今年のおせち
今年はいつもに増して、のんびりした時間を過ごしています。
みなさまはいかがですか。
東日本大震災以来、「食べ歩き」や「おうちごはん」の記事はちょっとお休みしていました。
でも・・・「不謹慎」「自粛」・・・そんな言葉が飛び交う中、ちょっとおかしな方向へ進んでいるような気がします。
身近なところでは、中野駅周辺の「桜まつり」が中止になりました。
今朝のテレビで、中野の個人デリバリー店の取材をした様子が映っていました。
毎年「桜まつり」で入る、オードブルやお弁当の注文が、今年は会社関係などの大口からはゼロだそうです。
注文がゼロということは、当然売上もゼロですよね。
例年の2割しか売れない、そう話す店主さんの表情も硬いです。
パートさんも断って、店主一人で仕込みをしていました。
ということは、断られたパートさんも、収入がなくなることになります。
自粛より何より、収入が減ったり途絶えたりすれば、物を買ったり外食したりは出来ないでしょう。
被災地の復興には莫大なお金が必要になります。
ただでさえ不景気と言われる世の中だったのに、震災後もっと景気が悪くなってしまったら・・・困りますよね。
贅沢をしよう、とは思いません。
でも、行きたい所へ出かけたり、身の丈に合った外食をしたりするのは許されるのではないでしょうか。
たとえ僅かでも、外にお金を使って経済を回していかなければ、益々不景気になるのではという気がします。
ということで、私も外出・外食記事を復活させます。
それだけではなく、復活させるには、もうひとつの理由があるのです。
原発が収束に向かわないので、海外のミュージシャンの来日がキャンセル、または延期になっています。
ビルボード東京は震災からずっとお休みしていますし、コットンクラブもほとんど休業に近い状態。
ブルーノート東京は、日本人アーティストに切り替えたりしていますが、それでも前ほどスケジュールは埋まっていません。

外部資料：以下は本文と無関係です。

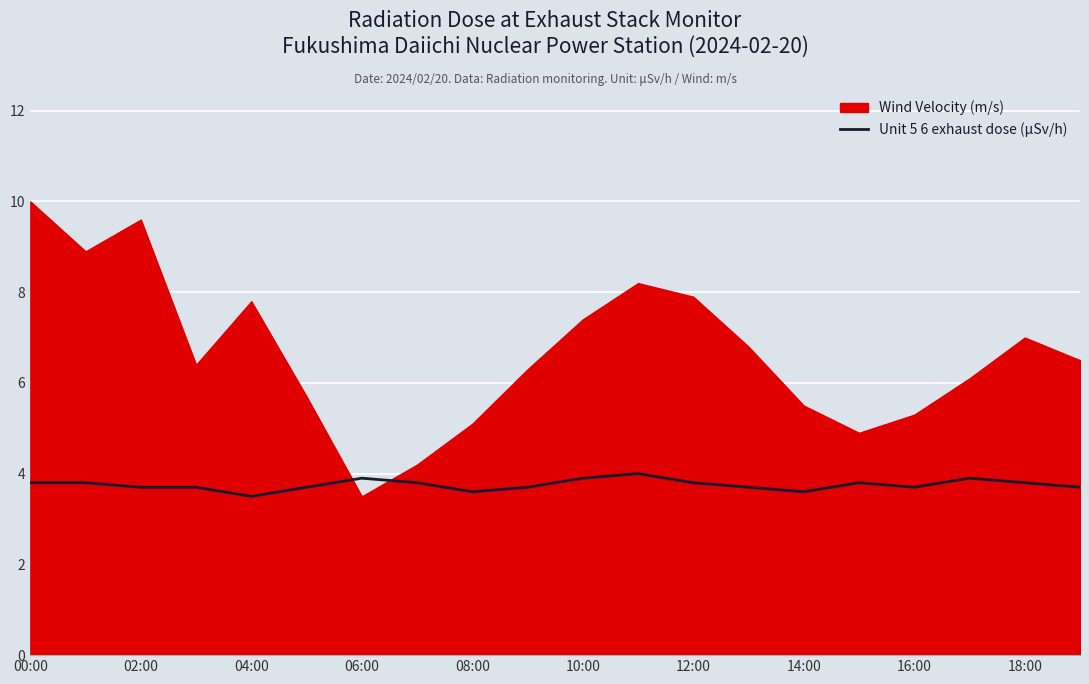

The value of Unit 5 6 exhaust dose (μSv/h) at 00:00 is 3.8. True or false?

True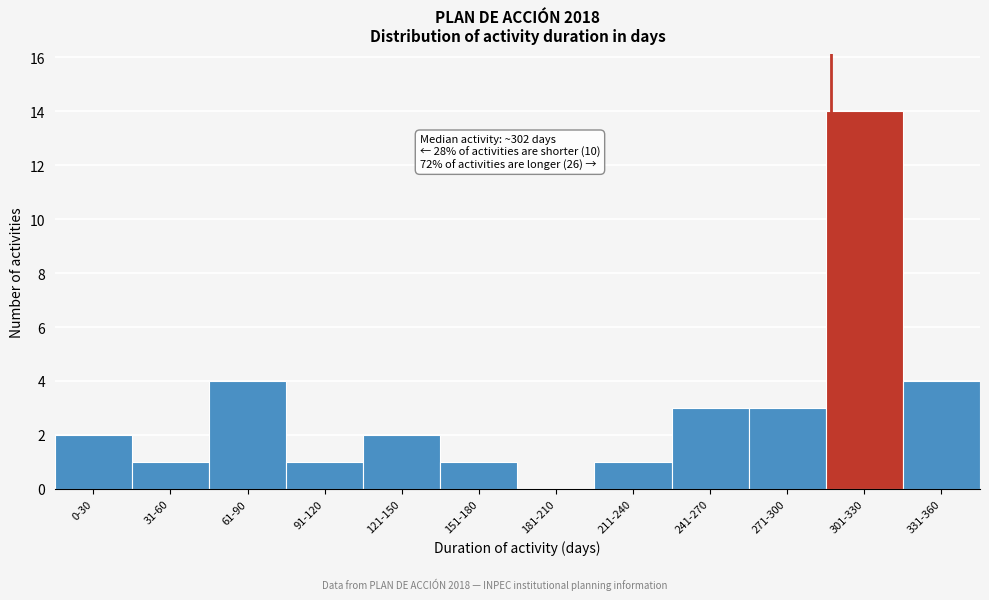

Reading right to left, extract all data points from this chart.

331-360=4	301-330=14	271-300=3	241-270=3	211-240=1	181-210=0	151-180=1	121-150=2	91-120=1	61-90=4	31-60=1	0-30=2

こんなに大きなジャズクラブでも、大変な影響を受けているのです。
小さなクラブや、個人事務所に近いプロモーターの方々も苦しいだろうなぁと思うと、胸が痛みます。
放射能の数値がどんどん上がり、全ての来日公演がキャンセルかと思えた時、フィル・ウッズ・グループだけが日本にやってきてくれました。
震災以降、22日23日の2日間だけが3月のコットンクラブの公演という寂しさ。
きっと家族の反対もあっただろうに、来てくれた彼らには敬意を表したい思いでいっぱい。
80歳という年齢なので、ERMのような迫力はない代わり、まるでいぶし銀のように味のある綺麗な音色。
単音をロングトーンで吹いただけで歌うのには、本当に驚かされました。
そしてそれが、まぎれもなくフィルの音なのにも・・・
私の大好きなウッドロアやMデュボアのSummer Knowsの音・・・。
ただ、満席じゃなかったのが残念だった。
こんな時だし、計画停電の話もあったから、まさしく「自粛」だったのかとも思うけれど・・・
原発がどうなるのか予測もつかない状態の時、わざわざ東京に仕事に行くのはリスキー。
それは至極当たり前の考えだし、否定する気は毛頭ないけれど、それでももしあなたの好きなミュージシャンが来てくれたのなら、聴きに行ってあげてほしいと思います。
お店を支えるためにも、ぜひ・・・。
私も、可能な限り行きたいと思うな。